Input material:
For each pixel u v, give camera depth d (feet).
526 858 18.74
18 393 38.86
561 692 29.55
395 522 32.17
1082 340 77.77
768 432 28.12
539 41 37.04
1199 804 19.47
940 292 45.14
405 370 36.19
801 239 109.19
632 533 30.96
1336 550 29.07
* * *
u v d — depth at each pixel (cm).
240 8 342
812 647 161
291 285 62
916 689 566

Exercise brief: Your answer should be the lines above from the one containing "18 393 38.86" through the one containing "1336 550 29.07", copied exactly and with both ends kept.

Response below:
18 393 38.86
561 692 29.55
395 522 32.17
1082 340 77.77
768 432 28.12
539 41 37.04
1199 804 19.47
940 292 45.14
405 370 36.19
801 239 109.19
632 533 30.96
1336 550 29.07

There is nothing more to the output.